Comment by dougall
2 hours ago
Hi, author here. My version definitely shouldn't be faster unless something very weird is going on with the runtime (though I think with the benefit of hindsight some further optimisation of it is possible). I have never seen a good use for this, aside from as a proof that it is possible, but I can imagine it coming up if, say, you wanted to write an exploit for an esoteric programming language runtime.
If you still maintain this code and want to optimise it, I don't think you should need a full powers-of-two table, just having log(n) powers of two should do in a pattern like:
if (v > 2**1024) { v *= 2**-1024; e += 1024; }
if (v > 2**512) { v *= 2**-512; e += 512; }
...
That's a straightforward memory saving and also leaves v normalised, so gives you your fraction bits with a single multiplication or division.
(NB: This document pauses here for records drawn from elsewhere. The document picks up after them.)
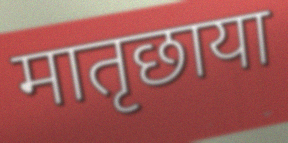
मातृछायाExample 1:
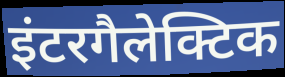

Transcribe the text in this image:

इंटरगैलेक्टिक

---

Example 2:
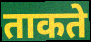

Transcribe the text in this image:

ताकते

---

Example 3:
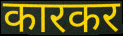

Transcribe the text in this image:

कारकर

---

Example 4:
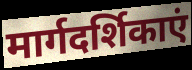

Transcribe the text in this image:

मार्गदर्शिकाएं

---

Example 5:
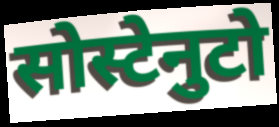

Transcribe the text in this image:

सोस्टेनुटोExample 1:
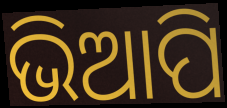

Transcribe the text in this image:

ଭିଆପି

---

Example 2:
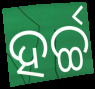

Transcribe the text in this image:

ହର୍ଚ୍ଚ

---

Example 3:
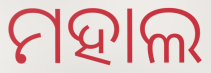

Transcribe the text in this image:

ମହାଲ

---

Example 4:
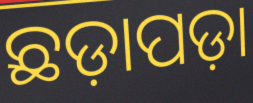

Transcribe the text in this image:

ଛଡ଼ାପଡ଼ା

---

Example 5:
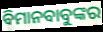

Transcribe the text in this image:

ବିମାନବାବୁଙ୍କର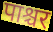
पाश्चर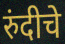
रुंदीचे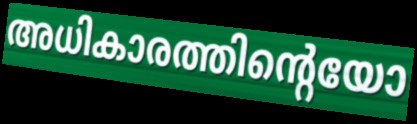
അധികാരത്തിന്റെയോ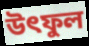
উৎফুল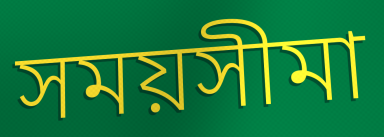
সময়সীমাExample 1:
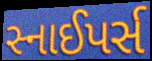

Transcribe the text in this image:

સ્નાઈપર્સ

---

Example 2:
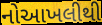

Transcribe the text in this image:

નોઆખલીથી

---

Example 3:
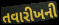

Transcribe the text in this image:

તવારીખની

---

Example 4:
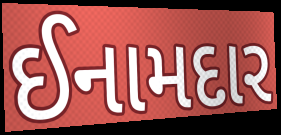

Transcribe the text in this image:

ઈનામદાર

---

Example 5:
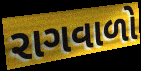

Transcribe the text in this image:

રાગવાળો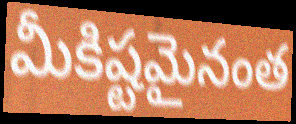
మీకిష్టమైనంత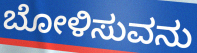
ಬೋಳಿಸುವನುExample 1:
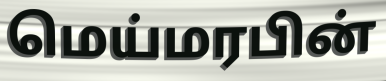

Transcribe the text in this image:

மெய்மரபின்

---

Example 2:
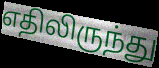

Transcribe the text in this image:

எதிலிருந்து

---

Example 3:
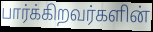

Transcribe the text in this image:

பார்க்கிறவர்களின்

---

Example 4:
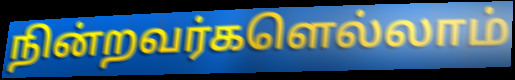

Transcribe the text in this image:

நின்றவர்களெல்லாம்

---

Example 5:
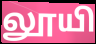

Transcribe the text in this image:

லூயிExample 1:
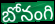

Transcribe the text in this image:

బోనంగి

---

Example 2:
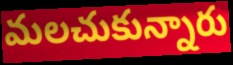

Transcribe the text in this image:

మలచుకున్నారు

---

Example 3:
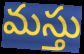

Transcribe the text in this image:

మస్తు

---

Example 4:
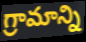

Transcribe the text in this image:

గ్రామాన్ని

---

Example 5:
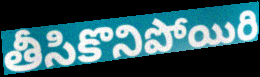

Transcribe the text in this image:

తీసికొనిపోయిరి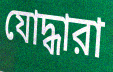
যোদ্ধারাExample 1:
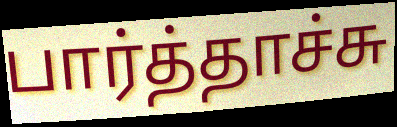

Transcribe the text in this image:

பார்த்தாச்சு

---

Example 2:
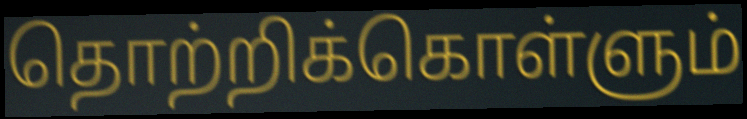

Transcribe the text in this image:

தொற்றிக்கொள்ளும்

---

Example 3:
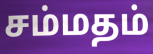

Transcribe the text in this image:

சம்மதம்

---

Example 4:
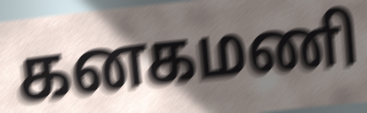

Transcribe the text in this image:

கனகமணி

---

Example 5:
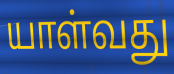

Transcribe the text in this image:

யாள்வதுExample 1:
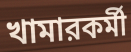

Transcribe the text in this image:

খামারকর্মী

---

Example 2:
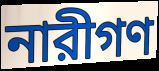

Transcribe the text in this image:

নারীগণ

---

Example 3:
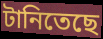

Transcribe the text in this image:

টানিতেছে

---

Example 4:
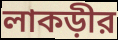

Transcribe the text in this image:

লাকড়ীর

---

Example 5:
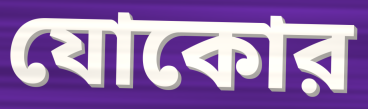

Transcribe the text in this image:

যোকোরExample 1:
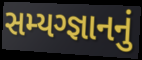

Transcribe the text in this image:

સમ્યગ્જ્ઞાનનું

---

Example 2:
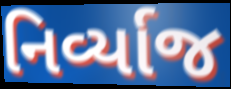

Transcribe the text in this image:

નિર્વ્યાજ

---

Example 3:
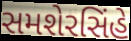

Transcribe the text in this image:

સમશેરસિંહે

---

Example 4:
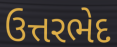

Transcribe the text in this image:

ઉત્તરભેદ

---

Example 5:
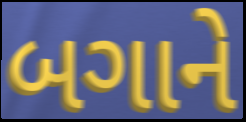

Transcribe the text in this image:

બગાને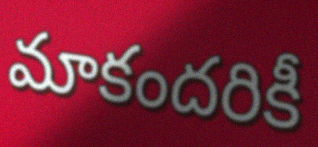
మాకందరికీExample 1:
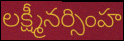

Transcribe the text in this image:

లక్ష్మీనర్సింహ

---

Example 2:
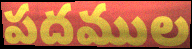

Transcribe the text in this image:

పదముల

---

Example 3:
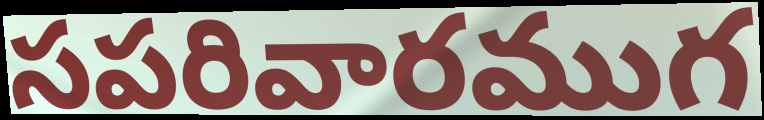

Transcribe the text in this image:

సపరివారముగ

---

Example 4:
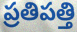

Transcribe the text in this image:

ప్రతిపత్తి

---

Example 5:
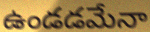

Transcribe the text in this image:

ఉండడమేనా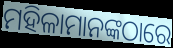
ମହିଳାମାନଙ୍କଠାରେ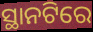
ସ୍ଥାନଟିରେ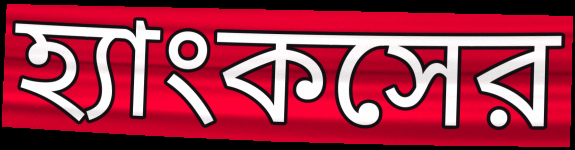
হ্যাংকসেরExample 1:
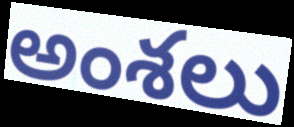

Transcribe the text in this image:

అంశలు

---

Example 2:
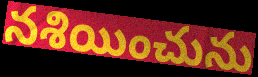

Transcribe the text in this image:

నశియించును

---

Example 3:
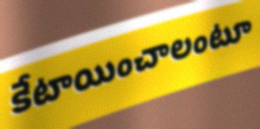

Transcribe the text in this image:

కేటాయించాలంటూ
This is a little less simple than I'm making it look, because in reality you end up moving v to near the subnormal range, or having to use a different code path if v < 1 vs if v >= 2 or something. But otherwise, yeah, the code looks good.
Thanks for the feedback, and congrats on your achievement.
We do still maintain this code, although it is deprecated now.
Even with the unrolled tests, we would still keep the table for the decoding operation, I believe. But it's true that it would at the same time provide the normalized value. That could be beneficial.